Limiting cars to 30 mph/48 km/h seems like a smart trick to limit the potential for injuries. I’m guessing there will also be safety drivers and/or remote operators, although that isn’t specified in the article.
Interesting tidbit on lidar range:
G.M. is focused on advancements to lidar, which will drive down costs and enable the vehicles to travel at higher speeds, she said.
One of the problems with most of the lidar units currently available — even some of the expensive ones — is that they are either low-range, low-resolution, or both.
At 113 km/h (70 mph), it takes 91.4 metres to physically stop while driving on wet asphalt or concrete, plus 31.4 metres for every second of reaction time. With a reaction time of 1.0 seconds, that’s 123 metres total to stop. So if your lidar’s range is 120 metres, that leaves you with very little margin for error in terms of reaction time.
Much like Waymo’s announcement of launching a commercial service I’m hopeful to see these services becoming real, but not holding my breath. I would expect Waymo and Cruise to have provided much more public demonstrations of the capabilities of their systems if they were actually ready to field a real commercial service. It’s hard not to think that secrecy is a symptom of lack of confidence.
Unlike Tesla’s model, which I’d characterize as rapid physical deployment followed by gradual capability increase, a taxi service’s natural development path is gradual physical deployment starting from a basis of extremely high capability. Since taxi service has to have high capability a priori it’s the capability level itself which limits the start of ramping the service. If a taxi service was ready to start making real impacts on the world it would have to have already solidly resolved its technical capability problem, and there wouldn’t be so much need for secrecy.

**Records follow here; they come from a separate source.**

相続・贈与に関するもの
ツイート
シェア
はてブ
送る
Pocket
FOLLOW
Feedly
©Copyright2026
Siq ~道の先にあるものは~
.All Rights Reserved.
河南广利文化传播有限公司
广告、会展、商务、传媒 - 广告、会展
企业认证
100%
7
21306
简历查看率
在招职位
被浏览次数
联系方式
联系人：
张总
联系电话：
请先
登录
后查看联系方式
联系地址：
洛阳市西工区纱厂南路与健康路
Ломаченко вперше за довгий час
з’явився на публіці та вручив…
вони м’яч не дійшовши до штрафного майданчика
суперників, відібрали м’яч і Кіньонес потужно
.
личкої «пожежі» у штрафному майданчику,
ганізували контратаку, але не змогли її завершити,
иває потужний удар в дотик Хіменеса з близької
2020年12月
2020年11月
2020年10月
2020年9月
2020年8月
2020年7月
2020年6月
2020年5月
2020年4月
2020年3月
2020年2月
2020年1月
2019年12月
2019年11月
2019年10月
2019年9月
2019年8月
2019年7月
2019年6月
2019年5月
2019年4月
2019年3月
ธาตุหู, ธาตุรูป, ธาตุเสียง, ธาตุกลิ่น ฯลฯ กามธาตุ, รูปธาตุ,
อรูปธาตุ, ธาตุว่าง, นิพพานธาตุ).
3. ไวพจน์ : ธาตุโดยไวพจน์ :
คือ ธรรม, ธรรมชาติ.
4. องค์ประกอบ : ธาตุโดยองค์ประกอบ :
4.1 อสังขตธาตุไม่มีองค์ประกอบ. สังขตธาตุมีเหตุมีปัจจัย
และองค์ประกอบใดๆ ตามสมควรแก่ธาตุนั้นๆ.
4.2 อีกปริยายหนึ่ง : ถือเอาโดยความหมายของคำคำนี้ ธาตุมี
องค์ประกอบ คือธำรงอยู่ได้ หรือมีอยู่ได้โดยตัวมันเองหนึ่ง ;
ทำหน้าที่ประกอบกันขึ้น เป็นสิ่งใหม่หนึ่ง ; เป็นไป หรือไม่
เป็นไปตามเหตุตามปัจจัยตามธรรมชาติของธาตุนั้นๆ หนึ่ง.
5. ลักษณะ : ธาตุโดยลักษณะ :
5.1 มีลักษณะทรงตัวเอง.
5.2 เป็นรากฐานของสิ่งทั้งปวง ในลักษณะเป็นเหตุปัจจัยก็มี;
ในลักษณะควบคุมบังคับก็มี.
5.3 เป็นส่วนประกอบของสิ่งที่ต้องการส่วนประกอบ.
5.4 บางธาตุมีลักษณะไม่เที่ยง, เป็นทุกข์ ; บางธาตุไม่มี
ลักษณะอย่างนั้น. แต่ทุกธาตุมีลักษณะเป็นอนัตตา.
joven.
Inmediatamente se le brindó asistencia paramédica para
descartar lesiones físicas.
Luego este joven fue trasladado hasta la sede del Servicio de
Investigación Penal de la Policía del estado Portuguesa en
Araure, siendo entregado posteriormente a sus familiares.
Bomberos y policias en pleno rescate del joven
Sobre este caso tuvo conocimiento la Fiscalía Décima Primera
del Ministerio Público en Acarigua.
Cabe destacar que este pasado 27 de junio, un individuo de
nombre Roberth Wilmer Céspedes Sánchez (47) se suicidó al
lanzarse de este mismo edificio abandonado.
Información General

I’m imagining that we’ll see these taxi services operating in small whitelisted areas for several years before broader deployment happens, and that Waymo / Cruise are expecting that as well. Given that expectation they should be anxious to get out into public as quickly as possible. Their failure to do so leads me to believe that they are still suffering from a lot of problems with their capability.
Waymo is apparently going to release some of its early riders from their NDAs sometime soon, meaning they can vlog their trips or bring members of the media along. That would give the public some real, unfiltered insight into how the system performs.
I’m very much looking forward to learning more.